====== Exercise data

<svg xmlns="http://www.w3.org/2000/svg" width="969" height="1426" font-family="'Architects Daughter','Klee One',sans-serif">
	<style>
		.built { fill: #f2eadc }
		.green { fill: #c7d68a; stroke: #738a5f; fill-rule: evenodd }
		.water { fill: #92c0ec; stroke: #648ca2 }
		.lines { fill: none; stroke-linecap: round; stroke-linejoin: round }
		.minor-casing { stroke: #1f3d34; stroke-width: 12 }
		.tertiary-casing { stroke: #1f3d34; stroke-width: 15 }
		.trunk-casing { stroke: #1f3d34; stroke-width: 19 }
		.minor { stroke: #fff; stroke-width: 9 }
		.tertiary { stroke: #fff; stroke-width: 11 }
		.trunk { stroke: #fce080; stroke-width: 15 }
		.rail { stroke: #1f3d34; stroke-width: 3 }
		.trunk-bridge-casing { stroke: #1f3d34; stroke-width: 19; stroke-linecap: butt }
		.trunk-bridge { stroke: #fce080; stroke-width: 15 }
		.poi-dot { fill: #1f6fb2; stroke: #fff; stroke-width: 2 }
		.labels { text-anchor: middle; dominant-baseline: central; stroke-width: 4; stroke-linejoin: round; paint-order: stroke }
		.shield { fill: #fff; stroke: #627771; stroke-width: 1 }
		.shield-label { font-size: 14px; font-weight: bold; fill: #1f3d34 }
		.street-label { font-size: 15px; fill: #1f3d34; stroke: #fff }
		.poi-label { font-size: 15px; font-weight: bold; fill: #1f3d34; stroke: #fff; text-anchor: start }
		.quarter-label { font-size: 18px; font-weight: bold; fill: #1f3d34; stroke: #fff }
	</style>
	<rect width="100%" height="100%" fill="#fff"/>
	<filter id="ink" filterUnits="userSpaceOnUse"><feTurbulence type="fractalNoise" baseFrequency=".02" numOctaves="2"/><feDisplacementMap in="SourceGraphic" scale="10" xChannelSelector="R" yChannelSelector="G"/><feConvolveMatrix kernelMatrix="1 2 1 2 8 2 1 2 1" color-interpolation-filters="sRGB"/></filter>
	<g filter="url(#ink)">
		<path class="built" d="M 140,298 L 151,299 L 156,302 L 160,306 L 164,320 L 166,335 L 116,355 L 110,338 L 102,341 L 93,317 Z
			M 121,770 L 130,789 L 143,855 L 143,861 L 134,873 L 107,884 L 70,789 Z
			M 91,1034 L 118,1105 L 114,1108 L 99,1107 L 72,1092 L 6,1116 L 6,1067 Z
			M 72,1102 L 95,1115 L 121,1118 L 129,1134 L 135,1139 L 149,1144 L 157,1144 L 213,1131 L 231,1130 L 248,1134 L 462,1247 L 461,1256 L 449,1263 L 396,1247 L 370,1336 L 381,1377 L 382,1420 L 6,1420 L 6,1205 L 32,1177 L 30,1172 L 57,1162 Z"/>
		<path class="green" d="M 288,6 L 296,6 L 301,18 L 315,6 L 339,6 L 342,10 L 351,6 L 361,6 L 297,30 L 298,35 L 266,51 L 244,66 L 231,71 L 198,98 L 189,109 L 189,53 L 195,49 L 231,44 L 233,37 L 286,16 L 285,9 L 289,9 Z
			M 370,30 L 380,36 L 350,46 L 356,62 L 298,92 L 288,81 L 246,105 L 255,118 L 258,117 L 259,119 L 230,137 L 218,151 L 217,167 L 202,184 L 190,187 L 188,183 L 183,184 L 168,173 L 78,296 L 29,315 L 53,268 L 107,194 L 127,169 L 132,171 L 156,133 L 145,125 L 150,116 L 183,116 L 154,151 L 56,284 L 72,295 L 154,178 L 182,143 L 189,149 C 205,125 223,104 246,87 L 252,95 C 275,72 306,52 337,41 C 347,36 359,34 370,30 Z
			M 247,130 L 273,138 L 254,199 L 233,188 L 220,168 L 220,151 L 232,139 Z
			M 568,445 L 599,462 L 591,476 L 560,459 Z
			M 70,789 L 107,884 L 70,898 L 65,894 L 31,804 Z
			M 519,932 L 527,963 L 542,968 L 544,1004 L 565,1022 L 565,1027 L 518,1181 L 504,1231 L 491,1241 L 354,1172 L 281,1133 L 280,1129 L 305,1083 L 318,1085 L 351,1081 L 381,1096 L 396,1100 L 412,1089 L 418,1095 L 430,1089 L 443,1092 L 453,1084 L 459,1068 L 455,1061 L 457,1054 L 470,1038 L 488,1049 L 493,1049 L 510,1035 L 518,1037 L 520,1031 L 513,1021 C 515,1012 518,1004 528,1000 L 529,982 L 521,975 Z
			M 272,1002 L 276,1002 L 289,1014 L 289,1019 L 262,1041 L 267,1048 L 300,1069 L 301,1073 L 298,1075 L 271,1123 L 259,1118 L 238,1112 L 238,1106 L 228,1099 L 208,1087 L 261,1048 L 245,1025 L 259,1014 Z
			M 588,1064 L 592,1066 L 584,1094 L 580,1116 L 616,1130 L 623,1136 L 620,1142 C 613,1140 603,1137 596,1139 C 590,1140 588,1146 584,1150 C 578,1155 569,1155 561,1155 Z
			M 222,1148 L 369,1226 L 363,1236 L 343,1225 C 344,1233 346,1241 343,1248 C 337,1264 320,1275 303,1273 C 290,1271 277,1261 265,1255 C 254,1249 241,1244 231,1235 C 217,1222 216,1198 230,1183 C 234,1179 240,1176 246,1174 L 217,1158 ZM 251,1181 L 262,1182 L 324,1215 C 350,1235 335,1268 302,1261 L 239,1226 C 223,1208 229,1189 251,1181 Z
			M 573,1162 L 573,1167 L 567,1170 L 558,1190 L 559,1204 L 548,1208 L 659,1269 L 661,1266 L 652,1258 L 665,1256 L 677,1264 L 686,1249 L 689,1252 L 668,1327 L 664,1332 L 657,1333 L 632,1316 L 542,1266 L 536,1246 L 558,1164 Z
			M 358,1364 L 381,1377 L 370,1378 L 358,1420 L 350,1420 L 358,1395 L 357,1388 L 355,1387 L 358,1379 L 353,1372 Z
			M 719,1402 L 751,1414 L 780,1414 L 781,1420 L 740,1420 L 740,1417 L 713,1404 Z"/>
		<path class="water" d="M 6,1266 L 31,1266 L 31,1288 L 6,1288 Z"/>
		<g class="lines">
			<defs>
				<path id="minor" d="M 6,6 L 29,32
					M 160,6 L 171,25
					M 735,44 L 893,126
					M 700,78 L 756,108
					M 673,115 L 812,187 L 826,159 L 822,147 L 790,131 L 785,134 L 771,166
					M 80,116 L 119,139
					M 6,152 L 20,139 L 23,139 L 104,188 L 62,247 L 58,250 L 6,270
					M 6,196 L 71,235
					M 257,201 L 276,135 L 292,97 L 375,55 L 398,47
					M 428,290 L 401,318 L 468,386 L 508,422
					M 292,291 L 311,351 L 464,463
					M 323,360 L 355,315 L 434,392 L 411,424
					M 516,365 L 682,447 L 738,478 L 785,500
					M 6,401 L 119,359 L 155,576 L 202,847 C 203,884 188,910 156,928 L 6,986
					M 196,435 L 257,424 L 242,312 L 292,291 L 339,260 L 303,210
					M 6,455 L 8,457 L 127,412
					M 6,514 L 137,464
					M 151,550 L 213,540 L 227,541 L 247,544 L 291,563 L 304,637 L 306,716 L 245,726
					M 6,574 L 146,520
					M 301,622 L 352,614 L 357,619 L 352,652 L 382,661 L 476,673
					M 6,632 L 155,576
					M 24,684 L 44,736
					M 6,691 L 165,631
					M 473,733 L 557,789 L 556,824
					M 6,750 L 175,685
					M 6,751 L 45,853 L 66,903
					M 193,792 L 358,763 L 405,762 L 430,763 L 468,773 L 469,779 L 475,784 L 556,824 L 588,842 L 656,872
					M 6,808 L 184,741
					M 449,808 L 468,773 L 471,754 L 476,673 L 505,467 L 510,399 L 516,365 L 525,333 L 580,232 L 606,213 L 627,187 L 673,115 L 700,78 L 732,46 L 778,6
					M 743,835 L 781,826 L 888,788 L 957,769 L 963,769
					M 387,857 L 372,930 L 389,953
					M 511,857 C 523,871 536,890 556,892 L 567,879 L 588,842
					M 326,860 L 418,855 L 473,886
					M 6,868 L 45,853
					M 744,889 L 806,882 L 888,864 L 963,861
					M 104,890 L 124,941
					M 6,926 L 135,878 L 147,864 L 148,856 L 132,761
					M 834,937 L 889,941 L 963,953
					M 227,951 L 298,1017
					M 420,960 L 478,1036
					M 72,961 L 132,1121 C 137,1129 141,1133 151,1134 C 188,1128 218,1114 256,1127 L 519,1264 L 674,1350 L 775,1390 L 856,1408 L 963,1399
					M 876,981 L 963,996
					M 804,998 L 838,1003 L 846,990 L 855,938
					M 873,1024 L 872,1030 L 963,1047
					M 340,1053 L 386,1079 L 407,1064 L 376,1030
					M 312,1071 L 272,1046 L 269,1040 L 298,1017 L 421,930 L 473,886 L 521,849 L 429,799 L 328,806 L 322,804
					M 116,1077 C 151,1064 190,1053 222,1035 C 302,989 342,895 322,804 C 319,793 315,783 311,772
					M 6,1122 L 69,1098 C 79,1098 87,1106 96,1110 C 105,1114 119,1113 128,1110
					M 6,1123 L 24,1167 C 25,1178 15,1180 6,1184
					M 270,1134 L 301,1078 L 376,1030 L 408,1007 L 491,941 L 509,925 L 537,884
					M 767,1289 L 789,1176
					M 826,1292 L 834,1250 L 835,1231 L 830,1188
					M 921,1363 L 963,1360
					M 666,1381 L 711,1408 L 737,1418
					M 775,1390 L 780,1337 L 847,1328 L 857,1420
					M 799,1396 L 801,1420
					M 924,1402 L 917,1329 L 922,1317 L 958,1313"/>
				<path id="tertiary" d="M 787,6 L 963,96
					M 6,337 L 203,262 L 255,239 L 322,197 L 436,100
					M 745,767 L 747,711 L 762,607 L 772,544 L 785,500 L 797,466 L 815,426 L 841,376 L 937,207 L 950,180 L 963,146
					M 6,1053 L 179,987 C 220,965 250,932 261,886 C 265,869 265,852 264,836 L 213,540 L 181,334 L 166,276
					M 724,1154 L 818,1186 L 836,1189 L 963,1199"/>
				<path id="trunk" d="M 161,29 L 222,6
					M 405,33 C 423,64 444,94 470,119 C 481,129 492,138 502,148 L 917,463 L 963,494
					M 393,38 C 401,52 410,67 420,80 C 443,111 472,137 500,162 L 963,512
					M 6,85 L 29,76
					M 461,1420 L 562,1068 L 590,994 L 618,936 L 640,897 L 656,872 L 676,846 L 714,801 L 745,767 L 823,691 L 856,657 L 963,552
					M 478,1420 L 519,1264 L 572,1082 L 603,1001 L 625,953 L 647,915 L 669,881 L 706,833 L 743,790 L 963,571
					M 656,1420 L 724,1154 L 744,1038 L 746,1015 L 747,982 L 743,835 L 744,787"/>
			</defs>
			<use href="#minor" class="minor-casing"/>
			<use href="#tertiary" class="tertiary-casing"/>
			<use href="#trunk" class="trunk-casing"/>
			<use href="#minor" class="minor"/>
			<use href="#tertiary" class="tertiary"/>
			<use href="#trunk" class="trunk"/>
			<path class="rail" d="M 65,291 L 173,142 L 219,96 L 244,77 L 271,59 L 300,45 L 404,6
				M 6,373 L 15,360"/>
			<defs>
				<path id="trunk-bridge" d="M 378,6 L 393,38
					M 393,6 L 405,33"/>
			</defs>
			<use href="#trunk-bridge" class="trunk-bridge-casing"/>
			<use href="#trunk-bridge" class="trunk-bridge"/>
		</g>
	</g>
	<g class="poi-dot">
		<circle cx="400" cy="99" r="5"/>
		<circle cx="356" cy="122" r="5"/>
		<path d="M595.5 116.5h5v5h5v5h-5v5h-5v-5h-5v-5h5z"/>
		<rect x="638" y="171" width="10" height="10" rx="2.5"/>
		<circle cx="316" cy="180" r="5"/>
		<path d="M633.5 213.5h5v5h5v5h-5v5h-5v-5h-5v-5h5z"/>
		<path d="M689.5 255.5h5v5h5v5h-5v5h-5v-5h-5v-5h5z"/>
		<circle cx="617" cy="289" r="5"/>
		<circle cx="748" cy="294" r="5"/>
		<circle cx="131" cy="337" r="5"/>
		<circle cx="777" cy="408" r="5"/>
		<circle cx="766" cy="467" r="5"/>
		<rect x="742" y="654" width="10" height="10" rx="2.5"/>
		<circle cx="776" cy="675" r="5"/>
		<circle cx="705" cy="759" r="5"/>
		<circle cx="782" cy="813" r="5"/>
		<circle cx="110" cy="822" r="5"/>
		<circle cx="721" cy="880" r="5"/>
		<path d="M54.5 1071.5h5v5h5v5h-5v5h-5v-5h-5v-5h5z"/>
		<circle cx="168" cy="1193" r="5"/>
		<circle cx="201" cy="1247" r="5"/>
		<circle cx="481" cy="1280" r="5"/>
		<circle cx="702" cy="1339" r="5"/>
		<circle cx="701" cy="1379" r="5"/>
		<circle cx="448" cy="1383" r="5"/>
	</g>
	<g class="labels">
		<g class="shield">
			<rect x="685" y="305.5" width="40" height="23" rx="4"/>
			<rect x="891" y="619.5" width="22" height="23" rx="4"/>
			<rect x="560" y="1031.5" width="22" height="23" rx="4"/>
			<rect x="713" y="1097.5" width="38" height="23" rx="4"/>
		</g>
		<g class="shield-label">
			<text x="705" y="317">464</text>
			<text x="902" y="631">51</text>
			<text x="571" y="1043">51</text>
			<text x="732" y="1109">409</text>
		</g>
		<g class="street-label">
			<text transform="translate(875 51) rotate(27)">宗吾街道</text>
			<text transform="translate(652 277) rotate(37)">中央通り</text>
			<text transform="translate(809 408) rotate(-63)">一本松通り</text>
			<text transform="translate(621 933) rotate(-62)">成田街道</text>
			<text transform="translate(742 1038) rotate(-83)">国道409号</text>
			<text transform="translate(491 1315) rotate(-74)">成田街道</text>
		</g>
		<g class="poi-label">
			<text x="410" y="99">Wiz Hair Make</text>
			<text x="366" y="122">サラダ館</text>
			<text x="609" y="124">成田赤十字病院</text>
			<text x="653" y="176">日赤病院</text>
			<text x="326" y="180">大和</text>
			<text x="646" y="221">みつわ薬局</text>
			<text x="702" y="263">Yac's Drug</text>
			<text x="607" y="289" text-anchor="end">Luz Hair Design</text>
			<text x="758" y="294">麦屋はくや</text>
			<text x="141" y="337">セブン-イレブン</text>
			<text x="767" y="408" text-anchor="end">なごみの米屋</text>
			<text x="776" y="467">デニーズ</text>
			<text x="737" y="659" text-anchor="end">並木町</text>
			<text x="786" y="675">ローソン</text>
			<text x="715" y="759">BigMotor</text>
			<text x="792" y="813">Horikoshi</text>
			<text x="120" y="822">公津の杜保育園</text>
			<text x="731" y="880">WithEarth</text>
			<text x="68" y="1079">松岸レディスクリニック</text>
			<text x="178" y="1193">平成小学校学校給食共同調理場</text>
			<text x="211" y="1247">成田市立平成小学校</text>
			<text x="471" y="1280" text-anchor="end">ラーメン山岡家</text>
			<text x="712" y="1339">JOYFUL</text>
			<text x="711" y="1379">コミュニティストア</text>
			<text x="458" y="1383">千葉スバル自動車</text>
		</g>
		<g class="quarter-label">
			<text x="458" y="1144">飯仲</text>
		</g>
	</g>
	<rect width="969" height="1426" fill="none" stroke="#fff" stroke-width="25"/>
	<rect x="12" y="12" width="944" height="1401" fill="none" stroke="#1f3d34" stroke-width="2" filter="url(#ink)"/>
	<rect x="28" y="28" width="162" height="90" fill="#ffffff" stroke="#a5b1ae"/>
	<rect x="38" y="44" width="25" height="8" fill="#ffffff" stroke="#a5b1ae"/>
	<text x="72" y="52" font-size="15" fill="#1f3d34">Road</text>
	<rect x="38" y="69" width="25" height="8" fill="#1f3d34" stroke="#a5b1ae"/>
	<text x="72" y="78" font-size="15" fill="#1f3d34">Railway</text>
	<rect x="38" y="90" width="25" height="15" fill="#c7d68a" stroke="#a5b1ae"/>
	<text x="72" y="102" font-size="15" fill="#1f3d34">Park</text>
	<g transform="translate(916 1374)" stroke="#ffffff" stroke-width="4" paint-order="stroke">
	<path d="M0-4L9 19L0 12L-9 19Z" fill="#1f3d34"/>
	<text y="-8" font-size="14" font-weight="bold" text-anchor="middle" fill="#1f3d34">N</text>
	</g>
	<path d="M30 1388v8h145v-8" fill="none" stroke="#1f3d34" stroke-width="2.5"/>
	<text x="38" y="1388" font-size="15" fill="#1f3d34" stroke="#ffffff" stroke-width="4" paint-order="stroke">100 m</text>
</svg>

============

▶ **Task**:
Show all lines above holding the word "round".

▶ **Expected answer**:
		.lines { fill: none; stroke-linecap: round; stroke-linejoin: round }
		.labels { text-anchor: middle; dominant-baseline: central; stroke-width: 4; stroke-linejoin: round; paint-order: stroke }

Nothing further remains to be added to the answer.